Secretary of Health and Human Services Tom Price. Photo via Wikimedia Commons.

A journalist was arrested in a hallway at the West Virginia Capitol on Tuesday while he repeatedly questioned Health and Human Services Secretary Tom Price about a change to the federal healthcare law.

The journalist, Dan Heyman of Public News Service, was charged with willful disruption of state government processes, a misdemeanor, and released on $5,000 bail, report the Washington Post, West Virginia Metro News and the Hill.

The complaint said West Virginia Capitol Police arrested Heyman because he was “aggressively breaching the Secret Service agents” and “causing a disturbance by yelling questions” at Price and presidential adviser Kellyanne Conway. The complaint said the agents had been “forced to remove him a couple of times from the area walking up the hallway in the main building.”

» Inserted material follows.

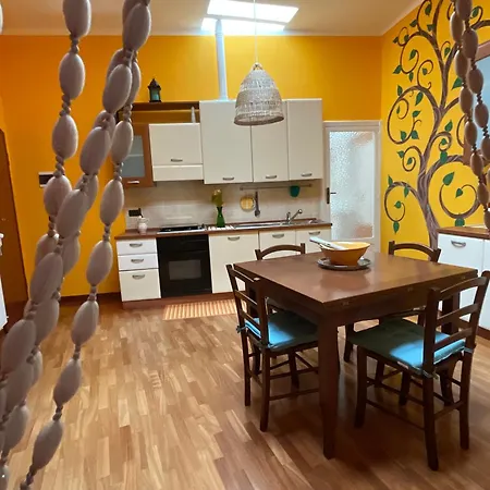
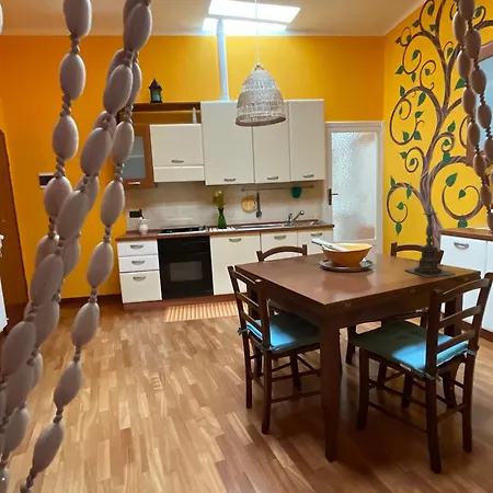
+ candle holder [403,202,455,278]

Heyman said he was holding out his cellphone to record Price and repeatedly asking whether domestic violence would be considered a pre-existing condition under the health law changes. Price “didn’t say anything,” Heyman said at a later news conference. “So I persisted.”

Heyman said he was wearing a press badge and no police officer told him he was in the wrong place. In Heyman’s estimation, police “decided I was just too persistent in asking this question and trying to do my job and so they arrested me.”

The American Civil Liberties Union of West Virginia released a series of statements (PDF) about the incident, including this one: “Today was a dark day for democracy. But the rule of law will prevail. The First Amendment will prevail. The American Civil Liberties Union of West Virginia stands ready to fight any attempt by the government to infringe upon our First Amendment rights.”